CiPA – Comprehensive In Vitro Proarrhythmia Assay

The objective of the CiPA consortium is to engineer an assay for assessment of the proarrhythmic potential of new drugs with improved specificity compared with the current hERG assay. Sophion Bioscience is a CiPA partner with long-standing interest and extensive experience in cardiac ion channels. Our instruments are used for in vitro safety screening by major pharmaceutical companies and CRO’s worldwide and we are ready to assist you in setting up your CiPA assays.

See publications related to Cardiac Ion Channels done on QPatch and Qube here

The Comprehensive in vitro Proarrhythmia Assay (CiPA) is a proposal by the FDA (Food and Drug Administration), the HESI (Health and Environmental Science Institute), the CSRC (Cardiac Safety Research Consortium) and the SPS (Safety Pharmacology Society) which is ultimately aimed at revising the non-clinical ICH-S7B and replacing the clinical ICH-E14 guidelines. The S7B and E14 guidelines were implemented 2005 in response to reports of certain drugs causing TdP (torsade de points) and these guidelines have been successful in that no drugs have been withdrawn from market for being proarrhythmic since 2005. However, the link between proarrhythmia and QTc prolongation is complex and depends on several other factors in addition to drugs blocking the hERG channel and while QTc prolongation is a sensitive marker for proarrhythmia it is also moderately specific because torsadogenic compounds prolong QTc, but not all QTc prolonging drugs are torsadogenic.

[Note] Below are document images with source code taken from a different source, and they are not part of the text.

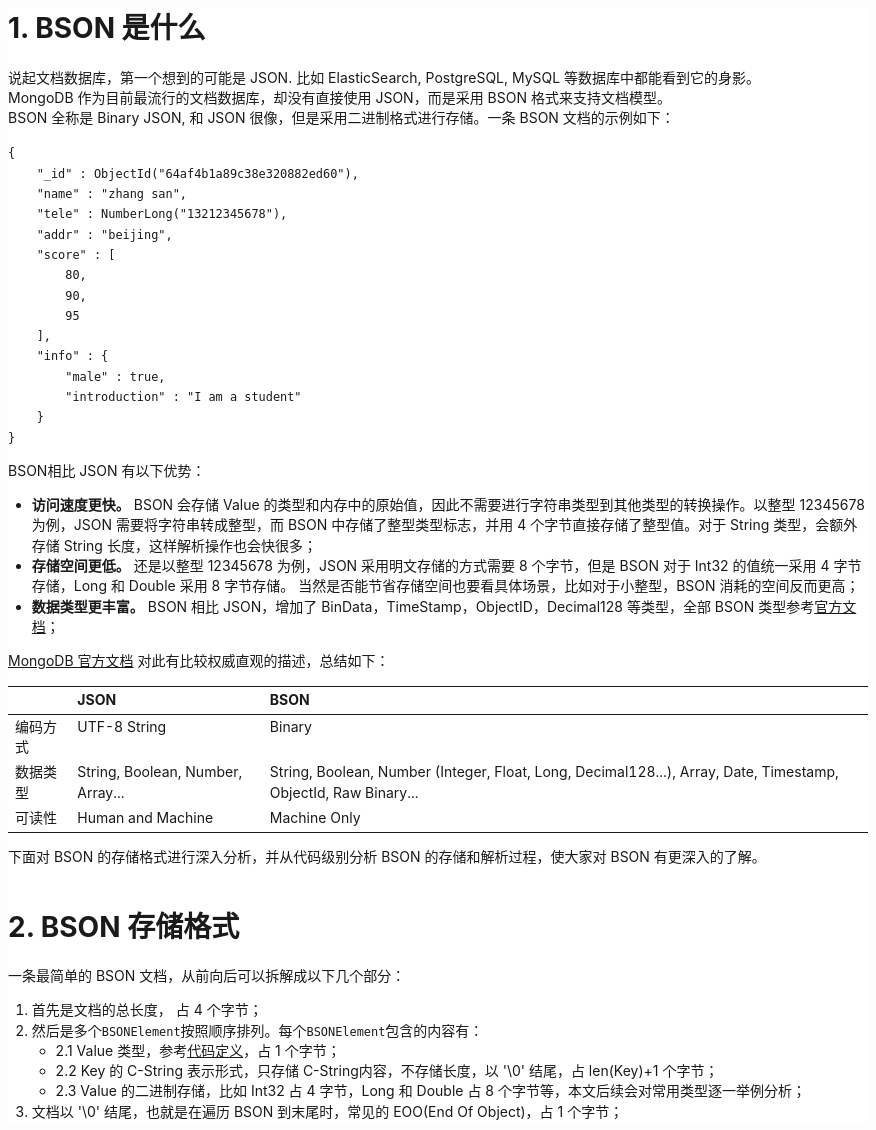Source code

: # 1. BSON 是什么    
说起文档数据库，第一个想到的可能是 JSON. 比如 ElasticSearch, PostgreSQL, MySQL 等数据库中都能看到它的身影。  
MongoDB 作为目前最流行的文档数据库，却没有直接使用 JSON，而是采用 BSON 格式来支持文档模型。   
BSON 全称是 Binary JSON, 和 JSON 很像，但是采用二进制格式进行存储。一条 BSON 文档的示例如下：    
```
{
	"_id" : ObjectId("64af4b1a89c38e320882ed60"),
	"name" : "zhang san",
	"tele" : NumberLong("13212345678"),
	"addr" : "beijing",
	"score" : [
		80,
		90,
		95
	],
	"info" : {
		"male" : true,
		"introduction" : "I am a student"
	}
}
```
BSON相比 JSON 有以下优势：     
- __访问速度更快。__ BSON 会存储 Value 的类型和内存中的原始值，因此不需要进行字符串类型到其他类型的转换操作。以整型 12345678 为例，JSON 需要将字符串转成整型，而 BSON 中存储了整型类型标志，并用 4 个字节直接存储了整型值。对于 String 类型，会额外存储 String 长度，这样解析操作也会快很多；
- __存储空间更低。__ 还是以整型 12345678 为例，JSON 采用明文存储的方式需要 8 个字节，但是 BSON 对于 Int32 的值统一采用 4 字节存储，Long 和 Double 采用 8 字节存储。 当然是否能节省存储空间也要看具体场景，比如对于小整型，BSON 消耗的空间反而更高；
- __数据类型更丰富。__ BSON 相比 JSON，增加了 BinData，TimeStamp，ObjectID，Decimal128 等类型，全部 BSON 类型参考[官方文档](https://www.mongodb.com/docs/v4.4/reference/bson-types/)；

[MongoDB 官方文档](https://www.mongodb.com/json-and-bson) 对此有比较权威直观的描述，总结如下：

| <br> | JSON | BSON |
|:----|:----|:----|
| 编码方式 | UTF-8 String | Binary |
| 数据类型 | String, Boolean, Number, Array... | String, Boolean, Number (Integer, Float, Long, Decimal128...), Array, Date, Timestamp, ObjectId, Raw Binary... |
| 可读性 | Human and Machine | Machine Only |

下面对 BSON 的存储格式进行深入分析，并从代码级别分析 BSON 的存储和解析过程，使大家对 BSON 有更深入的了解。

# 2. BSON 存储格式

一条最简单的 BSON 文档，从前向后可以拆解成以下几个部分：    
1. 首先是文档的总长度， 占 4 个字节；
2. 然后是多个`BSONElement`按照顺序排列。每个`BSONElement`包含的内容有：
    - 2.1 Value 类型，参考[代码定义](https://github.com/mongodb/mongo/blob/r4.2.21/src/mongo/bson/bsontypes.h#L59-L110)，占 1 个字节；
    - 2.2 Key 的 C-String 表示形式，只存储 C-String内容，不存储长度，以 '\0' 结尾，占 len(Key)+1 个字节；
    - 2.3 Value 的二进制存储，比如 Int32 占 4 字节，Long 和 Double 占 8 个字节等，本文后续会对常用类型逐一举例分析；
3. 文档以 '\0' 结尾，也就是在遍历 BSON 到末尾时，常见的 EOO(End Of Object)，占 1 个字节；
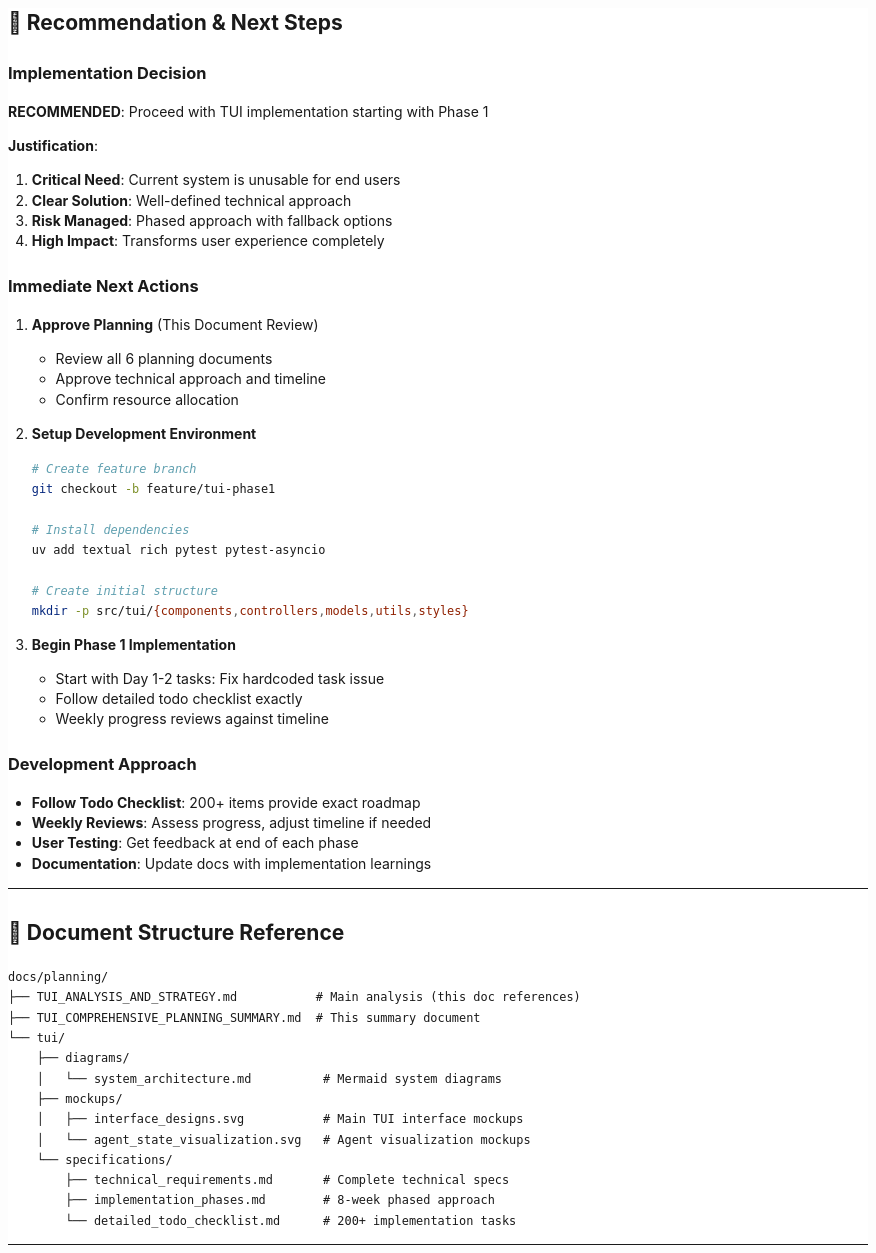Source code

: ## 🚀 Recommendation & Next Steps

### **Implementation Decision**

**RECOMMENDED**: Proceed with TUI implementation starting with Phase 1

**Justification**:
1. **Critical Need**: Current system is unusable for end users
2. **Clear Solution**: Well-defined technical approach
3. **Risk Managed**: Phased approach with fallback options
4. **High Impact**: Transforms user experience completely

### **Immediate Next Actions**

1. **Approve Planning** (This Document Review)
   - Review all 6 planning documents
   - Approve technical approach and timeline
   - Confirm resource allocation

2. **Setup Development Environment**
   ```bash
   # Create feature branch
   git checkout -b feature/tui-phase1

   # Install dependencies
   uv add textual rich pytest pytest-asyncio

   # Create initial structure
   mkdir -p src/tui/{components,controllers,models,utils,styles}
   ```

3. **Begin Phase 1 Implementation**
   - Start with Day 1-2 tasks: Fix hardcoded task issue
   - Follow detailed todo checklist exactly
   - Weekly progress reviews against timeline

### **Development Approach**

- **Follow Todo Checklist**: 200+ items provide exact roadmap
- **Weekly Reviews**: Assess progress, adjust timeline if needed
- **User Testing**: Get feedback at end of each phase
- **Documentation**: Update docs with implementation learnings

---

## 📁 Document Structure Reference

```
docs/planning/
├── TUI_ANALYSIS_AND_STRATEGY.md           # Main analysis (this doc references)
├── TUI_COMPREHENSIVE_PLANNING_SUMMARY.md  # This summary document
└── tui/
    ├── diagrams/
    │   └── system_architecture.md          # Mermaid system diagrams
    ├── mockups/
    │   ├── interface_designs.svg           # Main TUI interface mockups
    │   └── agent_state_visualization.svg   # Agent visualization mockups
    └── specifications/
        ├── technical_requirements.md       # Complete technical specs
        ├── implementation_phases.md        # 8-week phased approach
        └── detailed_todo_checklist.md      # 200+ implementation tasks
```

---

The intention of the CiPA proposal is to increase the efficacy of the drug development process by 1) moving the evaluation of proarrhythmic risk to an earlier stage in the drug development process, and 2) to enable compounds with properties that today are considered as problematic to be further developed and 3) provide a stronger scientific foundation for improved future drug labeling.

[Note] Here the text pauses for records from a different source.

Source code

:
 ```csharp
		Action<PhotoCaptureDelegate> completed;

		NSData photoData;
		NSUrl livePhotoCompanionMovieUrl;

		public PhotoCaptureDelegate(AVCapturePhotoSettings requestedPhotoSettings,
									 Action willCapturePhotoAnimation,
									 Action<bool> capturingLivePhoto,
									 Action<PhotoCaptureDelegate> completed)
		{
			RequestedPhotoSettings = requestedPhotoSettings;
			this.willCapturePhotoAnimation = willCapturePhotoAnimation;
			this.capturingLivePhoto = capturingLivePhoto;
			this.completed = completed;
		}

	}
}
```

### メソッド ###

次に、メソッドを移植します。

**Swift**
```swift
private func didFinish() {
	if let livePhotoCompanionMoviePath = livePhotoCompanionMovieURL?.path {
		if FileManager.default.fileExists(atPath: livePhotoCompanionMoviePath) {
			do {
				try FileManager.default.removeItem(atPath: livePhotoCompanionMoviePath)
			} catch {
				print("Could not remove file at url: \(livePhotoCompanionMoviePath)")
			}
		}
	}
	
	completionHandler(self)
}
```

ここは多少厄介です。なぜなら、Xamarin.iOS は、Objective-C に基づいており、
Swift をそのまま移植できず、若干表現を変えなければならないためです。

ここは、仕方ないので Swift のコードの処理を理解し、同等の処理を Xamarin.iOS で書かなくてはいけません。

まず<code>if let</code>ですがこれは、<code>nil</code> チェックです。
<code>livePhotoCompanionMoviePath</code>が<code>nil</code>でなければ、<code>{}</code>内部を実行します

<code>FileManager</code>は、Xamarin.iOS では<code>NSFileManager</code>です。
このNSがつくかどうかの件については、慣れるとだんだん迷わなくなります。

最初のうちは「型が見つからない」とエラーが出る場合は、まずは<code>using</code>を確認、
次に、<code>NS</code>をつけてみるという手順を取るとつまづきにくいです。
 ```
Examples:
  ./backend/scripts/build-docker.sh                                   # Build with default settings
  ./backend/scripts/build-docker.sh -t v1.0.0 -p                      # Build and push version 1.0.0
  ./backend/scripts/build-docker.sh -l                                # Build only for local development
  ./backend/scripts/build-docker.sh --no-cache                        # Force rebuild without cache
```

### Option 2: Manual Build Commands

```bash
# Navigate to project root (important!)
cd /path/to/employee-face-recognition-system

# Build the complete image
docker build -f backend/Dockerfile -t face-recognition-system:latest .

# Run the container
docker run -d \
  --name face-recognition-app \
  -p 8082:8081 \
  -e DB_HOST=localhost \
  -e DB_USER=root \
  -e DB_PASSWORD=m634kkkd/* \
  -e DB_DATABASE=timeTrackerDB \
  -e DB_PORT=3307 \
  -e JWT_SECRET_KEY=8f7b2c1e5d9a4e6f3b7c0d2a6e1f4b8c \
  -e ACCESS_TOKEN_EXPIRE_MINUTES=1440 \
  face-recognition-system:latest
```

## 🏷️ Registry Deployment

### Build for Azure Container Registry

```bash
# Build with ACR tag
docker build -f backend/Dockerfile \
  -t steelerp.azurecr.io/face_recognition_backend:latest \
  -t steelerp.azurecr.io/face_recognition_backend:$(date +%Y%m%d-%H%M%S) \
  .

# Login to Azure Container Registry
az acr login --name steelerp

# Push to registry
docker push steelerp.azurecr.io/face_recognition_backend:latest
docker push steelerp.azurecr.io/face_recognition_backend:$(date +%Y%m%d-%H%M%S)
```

The CiPA proposal is based on a mechanistic understanding of proarrhythmic risk and is built around a three-component process:

1. candidate drugs are tested in multiple and standardized ion channels assays using overexpressing cell lines. This proposal includes Nav5 (peak and late currents), Kv4.3 (Ito), hERG (IKr), KvLTQ1/mink (IKs) and Kir2.1 (IK1),

2. the data from the ion channel assays are used in a computational model of a cardiomyocyte action potential model to see if the compound yields proarrhythmic markers. This model is calibrated using data from well characterized reference compounds,

3. the results from the in silico simulations are verified using iPS derived cardiomyocytes

The FDA has proposed a revision of the S7B in 2016 but there are still many questions regarding protocols, validation, translation and more still awaiting answers. It is difficult to say when the revision will be finally implemented.